SUPPLIED MATERIAL ▸
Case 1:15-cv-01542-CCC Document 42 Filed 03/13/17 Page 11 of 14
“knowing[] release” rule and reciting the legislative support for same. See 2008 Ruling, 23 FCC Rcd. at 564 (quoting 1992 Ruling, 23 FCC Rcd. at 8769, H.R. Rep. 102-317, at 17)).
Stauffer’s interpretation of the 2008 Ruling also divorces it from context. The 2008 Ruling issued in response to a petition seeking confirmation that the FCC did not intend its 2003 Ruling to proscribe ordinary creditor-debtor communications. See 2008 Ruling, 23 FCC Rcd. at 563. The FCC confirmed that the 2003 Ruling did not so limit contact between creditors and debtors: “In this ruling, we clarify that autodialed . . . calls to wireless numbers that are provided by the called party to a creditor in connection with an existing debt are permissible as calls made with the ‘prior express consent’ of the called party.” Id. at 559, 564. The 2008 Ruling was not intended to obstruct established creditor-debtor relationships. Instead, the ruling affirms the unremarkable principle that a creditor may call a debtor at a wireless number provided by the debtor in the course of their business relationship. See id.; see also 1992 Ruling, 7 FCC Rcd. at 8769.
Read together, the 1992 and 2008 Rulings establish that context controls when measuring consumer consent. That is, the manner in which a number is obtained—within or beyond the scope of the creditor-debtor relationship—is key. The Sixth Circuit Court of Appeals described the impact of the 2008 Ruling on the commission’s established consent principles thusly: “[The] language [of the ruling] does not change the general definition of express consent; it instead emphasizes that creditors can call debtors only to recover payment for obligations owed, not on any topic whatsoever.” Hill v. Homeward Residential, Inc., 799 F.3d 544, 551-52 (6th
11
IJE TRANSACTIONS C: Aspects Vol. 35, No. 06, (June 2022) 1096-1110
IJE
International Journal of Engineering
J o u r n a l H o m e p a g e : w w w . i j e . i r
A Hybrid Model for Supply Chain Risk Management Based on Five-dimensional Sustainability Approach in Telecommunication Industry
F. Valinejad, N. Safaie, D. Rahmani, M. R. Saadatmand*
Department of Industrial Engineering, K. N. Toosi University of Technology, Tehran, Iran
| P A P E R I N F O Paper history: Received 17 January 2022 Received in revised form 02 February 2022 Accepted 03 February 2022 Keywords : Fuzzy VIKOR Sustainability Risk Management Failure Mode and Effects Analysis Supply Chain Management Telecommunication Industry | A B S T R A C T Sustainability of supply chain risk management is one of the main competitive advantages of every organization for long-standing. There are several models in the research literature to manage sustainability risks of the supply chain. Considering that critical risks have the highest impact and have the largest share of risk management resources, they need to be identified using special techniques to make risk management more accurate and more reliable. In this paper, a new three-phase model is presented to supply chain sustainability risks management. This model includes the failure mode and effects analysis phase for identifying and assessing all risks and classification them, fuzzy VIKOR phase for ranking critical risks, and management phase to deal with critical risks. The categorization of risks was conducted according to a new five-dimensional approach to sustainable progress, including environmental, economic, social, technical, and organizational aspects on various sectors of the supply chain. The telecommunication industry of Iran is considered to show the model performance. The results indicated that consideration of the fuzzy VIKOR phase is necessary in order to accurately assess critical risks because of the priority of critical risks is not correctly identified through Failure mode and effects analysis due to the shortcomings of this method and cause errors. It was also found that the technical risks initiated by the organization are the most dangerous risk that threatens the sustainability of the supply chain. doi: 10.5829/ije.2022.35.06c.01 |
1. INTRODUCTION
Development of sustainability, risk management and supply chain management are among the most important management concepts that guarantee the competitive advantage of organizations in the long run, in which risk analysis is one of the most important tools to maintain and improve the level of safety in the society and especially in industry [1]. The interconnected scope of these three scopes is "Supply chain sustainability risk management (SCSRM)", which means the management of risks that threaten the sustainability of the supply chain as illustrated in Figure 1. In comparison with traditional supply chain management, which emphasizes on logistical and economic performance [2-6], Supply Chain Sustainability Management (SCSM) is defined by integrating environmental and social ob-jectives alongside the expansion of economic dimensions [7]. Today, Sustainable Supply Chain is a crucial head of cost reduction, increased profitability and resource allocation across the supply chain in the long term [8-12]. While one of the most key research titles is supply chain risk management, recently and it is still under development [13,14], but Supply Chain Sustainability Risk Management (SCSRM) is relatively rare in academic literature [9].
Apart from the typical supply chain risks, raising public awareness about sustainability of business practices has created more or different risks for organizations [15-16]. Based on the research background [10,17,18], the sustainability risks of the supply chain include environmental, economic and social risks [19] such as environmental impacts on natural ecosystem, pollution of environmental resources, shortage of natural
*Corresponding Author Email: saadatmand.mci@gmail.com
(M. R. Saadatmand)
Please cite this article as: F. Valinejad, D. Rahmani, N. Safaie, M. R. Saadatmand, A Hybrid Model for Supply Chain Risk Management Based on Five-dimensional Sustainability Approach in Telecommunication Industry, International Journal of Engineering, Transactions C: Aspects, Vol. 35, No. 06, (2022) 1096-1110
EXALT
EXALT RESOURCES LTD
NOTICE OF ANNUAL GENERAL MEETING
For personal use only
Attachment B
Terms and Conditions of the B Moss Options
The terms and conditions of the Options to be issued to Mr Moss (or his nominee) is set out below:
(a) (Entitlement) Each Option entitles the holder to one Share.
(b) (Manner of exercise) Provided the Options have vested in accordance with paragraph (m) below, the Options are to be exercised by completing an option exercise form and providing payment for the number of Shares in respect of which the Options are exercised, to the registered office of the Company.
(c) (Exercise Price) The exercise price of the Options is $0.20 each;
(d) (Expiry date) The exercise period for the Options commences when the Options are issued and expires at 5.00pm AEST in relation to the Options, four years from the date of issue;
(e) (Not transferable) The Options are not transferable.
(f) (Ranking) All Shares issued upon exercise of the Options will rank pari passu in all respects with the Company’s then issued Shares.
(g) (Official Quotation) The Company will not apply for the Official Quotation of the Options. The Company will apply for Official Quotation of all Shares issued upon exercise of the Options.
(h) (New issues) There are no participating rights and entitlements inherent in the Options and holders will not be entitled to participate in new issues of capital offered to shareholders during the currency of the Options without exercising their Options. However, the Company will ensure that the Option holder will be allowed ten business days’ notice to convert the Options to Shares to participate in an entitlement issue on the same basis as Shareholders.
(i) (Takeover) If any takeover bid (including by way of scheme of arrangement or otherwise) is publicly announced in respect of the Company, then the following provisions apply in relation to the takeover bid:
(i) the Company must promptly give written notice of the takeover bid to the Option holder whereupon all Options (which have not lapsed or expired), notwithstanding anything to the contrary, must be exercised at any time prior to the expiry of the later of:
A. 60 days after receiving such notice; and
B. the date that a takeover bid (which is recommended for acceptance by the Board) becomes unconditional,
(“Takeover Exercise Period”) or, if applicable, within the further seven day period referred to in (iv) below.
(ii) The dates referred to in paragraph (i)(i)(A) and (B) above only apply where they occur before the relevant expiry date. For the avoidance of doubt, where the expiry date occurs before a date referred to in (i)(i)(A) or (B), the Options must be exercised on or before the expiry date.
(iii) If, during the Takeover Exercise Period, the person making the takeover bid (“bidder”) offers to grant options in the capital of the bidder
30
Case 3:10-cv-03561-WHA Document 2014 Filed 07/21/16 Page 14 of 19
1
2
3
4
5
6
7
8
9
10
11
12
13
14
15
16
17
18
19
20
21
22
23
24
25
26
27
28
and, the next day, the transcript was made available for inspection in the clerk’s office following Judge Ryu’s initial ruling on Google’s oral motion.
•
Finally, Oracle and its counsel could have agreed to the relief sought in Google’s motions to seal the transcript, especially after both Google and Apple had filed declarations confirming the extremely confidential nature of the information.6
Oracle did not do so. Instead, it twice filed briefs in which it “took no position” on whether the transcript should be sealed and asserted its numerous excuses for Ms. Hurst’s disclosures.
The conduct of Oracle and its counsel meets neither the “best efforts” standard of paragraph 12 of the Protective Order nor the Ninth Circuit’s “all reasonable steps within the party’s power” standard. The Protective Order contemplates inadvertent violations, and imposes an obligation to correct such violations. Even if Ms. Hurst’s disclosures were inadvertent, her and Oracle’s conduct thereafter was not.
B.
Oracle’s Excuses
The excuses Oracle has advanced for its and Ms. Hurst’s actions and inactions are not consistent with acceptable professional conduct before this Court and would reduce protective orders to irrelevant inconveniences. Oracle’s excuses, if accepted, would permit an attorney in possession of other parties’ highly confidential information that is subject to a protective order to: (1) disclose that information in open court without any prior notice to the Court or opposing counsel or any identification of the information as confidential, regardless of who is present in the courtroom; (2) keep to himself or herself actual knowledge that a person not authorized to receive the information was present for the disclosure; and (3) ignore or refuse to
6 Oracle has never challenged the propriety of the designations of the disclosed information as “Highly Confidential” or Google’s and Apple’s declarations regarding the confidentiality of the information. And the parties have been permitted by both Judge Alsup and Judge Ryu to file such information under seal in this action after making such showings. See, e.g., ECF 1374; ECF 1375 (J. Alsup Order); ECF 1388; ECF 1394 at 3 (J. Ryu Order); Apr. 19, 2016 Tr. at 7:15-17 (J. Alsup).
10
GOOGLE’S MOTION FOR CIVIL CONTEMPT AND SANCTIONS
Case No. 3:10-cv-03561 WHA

DESCRIPTION OF THE TASK ▸
Every line in the data above that contains "during" needs to be copied.

RESPONSE TO THE EXERCISE ▸
(h) (New issues) There are no participating rights and entitlements inherent in the Options and holders will not be entitled to participate in new issues of capital offered to shareholders during the currency of the Options without exercising their Options. However, the Company will ensure that the Option holder will be allowed ten business days’ notice to convert the Options to Shares to participate in an entitlement issue on the same basis as Shareholders.
(iii) If, during the Takeover Exercise Period, the person making the takeover bid (“bidder”) offers to grant options in the capital of the bidder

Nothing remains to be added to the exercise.